The little old woman said this—very firmly, but gently, too—with her arms round his neck and her lips on his forehead. It was the first time the boy had ever heard any one talk like this, and he looked up in surprise—but not in pain, for her sweet manner softened the hardness of her words.



"Now, my Prince,—for you are a prince, and must behave as such,—let us see what we can do; how much I can do for you, or show you how to do for yourself. Where is your traveling-cloak?"



Prince Dolor blushed extremely. "I—I put it away in the cupboard; I suppose it is there still."



"You have never used it; you dislike it?"



He hesitated, no; wishing to be impolite. "Don't you think it's—just a little old and shabby for a prince?"



The old woman laughed—long and loud, though very sweetly.



"Prince, indeed! Why, if all the princes in the world craved for it, they couldn't get it, unless I gave it them. Old and shabby! It's the most valuable thing imaginable! Very few ever have it; but I thought I would give it to you, because—because you are different from other people."



"Am I?" said the Prince, and looked first with curiosity, then with a sort of anxiety, into his godmother's face, which was sad and grave, with slow tears beginning to steal down.



She touched his poor little legs. "These are not like those of other little boys."



"Indeed!—my nurse never told me that."



"Very likely not. But it is time you were told; and I tell you, because I love you."

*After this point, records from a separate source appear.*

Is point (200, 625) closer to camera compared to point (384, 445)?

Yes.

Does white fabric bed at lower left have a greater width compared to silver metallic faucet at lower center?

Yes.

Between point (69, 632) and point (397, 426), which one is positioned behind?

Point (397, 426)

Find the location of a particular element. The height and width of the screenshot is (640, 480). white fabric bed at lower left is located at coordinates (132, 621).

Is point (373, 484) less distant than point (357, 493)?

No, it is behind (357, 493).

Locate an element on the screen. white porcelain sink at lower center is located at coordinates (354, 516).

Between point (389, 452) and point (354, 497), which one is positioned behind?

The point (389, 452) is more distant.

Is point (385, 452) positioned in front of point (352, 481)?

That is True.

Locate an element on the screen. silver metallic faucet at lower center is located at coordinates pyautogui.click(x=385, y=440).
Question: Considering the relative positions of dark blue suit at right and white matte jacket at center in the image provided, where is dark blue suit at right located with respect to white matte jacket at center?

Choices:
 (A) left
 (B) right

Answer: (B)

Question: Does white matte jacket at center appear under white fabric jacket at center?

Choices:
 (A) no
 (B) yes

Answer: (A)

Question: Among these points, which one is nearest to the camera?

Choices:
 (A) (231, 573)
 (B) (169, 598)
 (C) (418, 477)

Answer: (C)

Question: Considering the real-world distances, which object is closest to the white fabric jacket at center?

"Tell me what, dear godmother?"



"That you will never be able to walk or run or jump or play—that your life will be quite different from most people's lives; but it may be a very happy life for all that. Do not be afraid."



"I am not afraid," said the boy; but he turned very pale, and his lips began to quiver, though he did not actually cry—he was too old for that, and, perhaps, too proud.



Though not wholly comprehending, he began dimly to guess what his godmother meant. He had never seen any real live boys, but he had seen pictures of them running and jumping; which he had admired and tried hard to imitate but always failed. Now he began to understand why he failed, and that he always should fail—that, in fact, he was not like other little boys; and it was of no use his wishing to do as they did, and play as they played, even if he had had them to play with. His was a separate life, in which he must find out new work and new pleasures for himself.



The sense of THE INEVITABLE, as grown-up people call it—that we cannot have things as we want them to be, but as they are, and that we must learn to bear them and make the best of them—this lesson, which everybody has to learn soon or late—came, alas! sadly soon, to the poor boy. He fought against it for a while, and then, quite overcome, turned and sobbed bitterly in his godmother's arms.